The Sydney Cricket Ground is one of the world's great cricketing ground and provides a spectacular environment for spectators. Apart from Cricket it is used for Test, Twenty20, One Day International, Association football, Rugby League, Australian football and Rugby Union.
In 1811, Lachlan Macquarie, the Governor of New South Wales, established the second Sydney Common, about 2,400m wide and extending south from South Head Road to where Randwick Racecourse is today.
It has sitting capacity of 44,000. It is owned and operated by the Sydney Cricket Ground Trust, is an organisation that operates several sporting facilities in Sydney, Australia.
Traditionally one of the most spin-friendly international cricket grounds in Australia is Sydney Cricket Ground, because the soil and foundation of the pitch and playing surface is primarily 'Bulli soil' from Bulli, New South Wales.
The Garrison Club defeated the Royal Victoria Club in 1854, the first recorded cricket match to be played at what was then the Garrison Ground. Although games were played at the domain, the Garrison Ground was used for practice by the NSW cricket team in 1860 and by the Victorian team in 1861 the before inter-colonial matches in those years.
In 1803, Cricket was first played in Australia in Sydney's Hyde Park. However, up until the appointment of trustees to look after the SCG in the late 1870s, several different grounds had been used. The Domain was first used for inter-colonial games and then the Albert Ground in Redfern but in time both became unavailable, the Domain because of its poor condition and because it could not be fenced it closed in the late 1870s.
This cricket ground(SCG) is the traditional ground for hosting New Year tests, as well as the traditional final match of the Australian Ashes Series.

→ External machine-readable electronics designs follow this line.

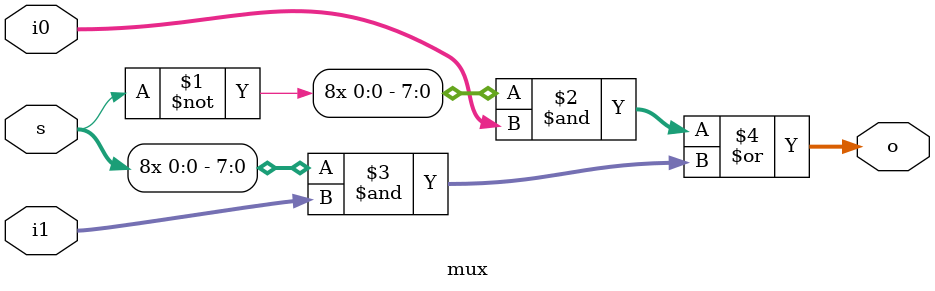
<source format=v>
`timescale 1ns / 1ps


module mux(
    input [7:0] i0,
    input [7:0] i1,
    input s,
    output [7:0] o
    );
    assign o = {8{~s}}&i0 | {8{s}}&i1 ;
endmodule

</source>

Since 2008, the New Year Test has also been names the Pink Test, organised by Glenn McGrath and the McGrath Foundation – named for his late wife, to raise breast cancer awareness, and on the third day, even if the day's play is rained out, is named Pink Day, or Jane McGrath Day in her honour.
The SCG was the scene of tragedy on 25 November 2014, when a bouncer from Sean Abbott struck Philips Hughes’s neck, knocking him unconscious. Hughes later died as a result of a subarachnoid haemorrhage on 27 November, having never regained consciousness.
It is the venue where David Warner scored three consecutive centuries in Tests (2015–17) since 2015.
Australia won the first ODI against India at the Sydney Cricket Ground by 34 runs, to record their 1,000th win in international cricket on 12 January 2019.
Sydney Cricket Ground and Allianz Stadium, this central sports precinct includes a sports museum, member fitness centre and club facilities.
Almost 100 sport and concert events attract more than 1.5 million visitors each year. The SCG is undoubtedly a force in terms of entertainment, at the forefront of technology and operational expertise.
But it’s architecturally innovative too. Each space built between 1888 and 2017 has a unique layout design that’s beautiful, effective, and modern.
Sir Don Bradman did plenty of damage here, and the ground was where he recorded his highest first-class score of 452 not out. Former Australia skipper Ricky Ponting holds the record for most triple-figure. The spinning wizard Shane Warne started his career at SCG.